Una trufa debe de estar hecha con distintos tipos de mousse de chocolate. Así le pasa a ella, según la iba conociendo, iba encontrando diferentes facetas de su vida, distintas pero complementarias. Estas capas consiguen que el sabor de lo que te estás comiendo, sea único cada vez, aunque sea siempre lo mismo. Las diferentes mezclas que se hacen en tu boca, te sugieren sabores a veces desconocidos. Hay una cosa que a todas les gusta, y es ser comidas, degustadas, paladeadas y tragadas. Por quién, a veces,  es lo menos importante, lo principal es ser deseada por todo el mundo y que te devoren con fruición y te hagan sentir que tu cuerpo, ha dado placer a alguien.
Después de varias sesiones con ella, la tenía casi como modelo. Me enseñó que no existe la delgada línea entre el amor y la amistad. Me enseñó que para llegar al amor hay que basarse en los cimientos de la amistad, y desde allí, construir la vida con amor o el amor con la vida, da igual. Una maestra de la existencia que nunca habría enseñado su título a nadie; seguro que cuando se lo dieron lo rompió para evitar presumir de ello. Seguro.
Yo iba con mi escudo, aunque no lo quería admitir; ella simplemente se limitó a mostrármelo y a dejarme ensayar. Cada persona sabe lo que tiene que hacer; hay que dar tu punto de vista con sinceridad y respeto y dejar actuar la libertad de las personas; es decir, me mostró cómo se hacía y me dejó practicar a su lado. Nunca exigió nada y siempre me lo dio todo.
Cuando después de un poco tiempo infinito, llegué a su centro, me encontré la avellana. Su corazón estaba endurecido pero era comestible. Suponía dificultad para cualquiera llegar allí; solo requería más trabajo del que muchas veces empleamos para intentar conseguir algo. Tenía ese sabor a madera, consistente, propio, gustoso. Ese sabor que te confirma que ha merecido la pena el esfuerzo para llegar a obtenerlo.
Allí vi como se desbordaba el sufrimiento escondido entre tanta dulzura; las enfermedades modernas padecidas por su entorno más cercano, su soledad frente a ellas, la falta de esa persona especial para compartir el dolor, la lejanía de quienes deberían estar más cerca, sobre todo en ocasiones como estas y su total falta de rencor por la sociedad y por su entorno más próximo.

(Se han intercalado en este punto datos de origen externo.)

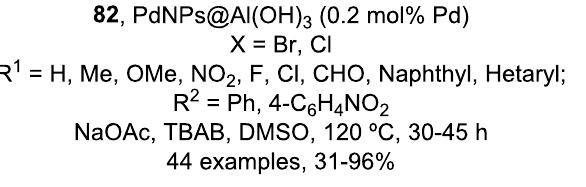
Figure 24. Titania and zinc oxide-immobilized PdNPs as catalysts for the Sonogashira reaction. Conditions, substrate scope and yield range (Scheme 2).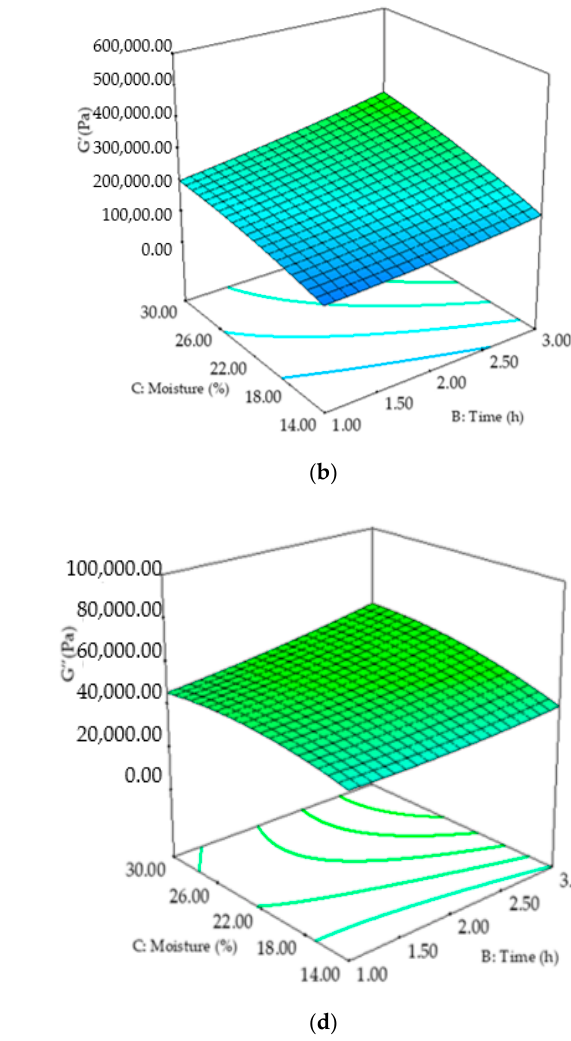
Figure 2. Three-dimensional response surface plots presenting the synergistic effects of factors on dough elastic G’ ( a , b ) and viscous G” ( c , d ) moduli.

Era de mi edad, pero daba la impresión de ser una persona con mucha experiencia, de esas que  conocemos con el poso que da la costumbre y la tranquilidad de una vida a la que no se le debe nada, con la que se está en paz.
Yo estuve allí en aquel momento, escuché, comprendí y apoyé. En mi  interior quedó el ejemplo de madre, madre que yo nunca podría ser y quedé con mi ancla echada en esa amistad. Ella sigue arrastrando mi ancla y yo intentando aprender a dejarme arrastrar por ella.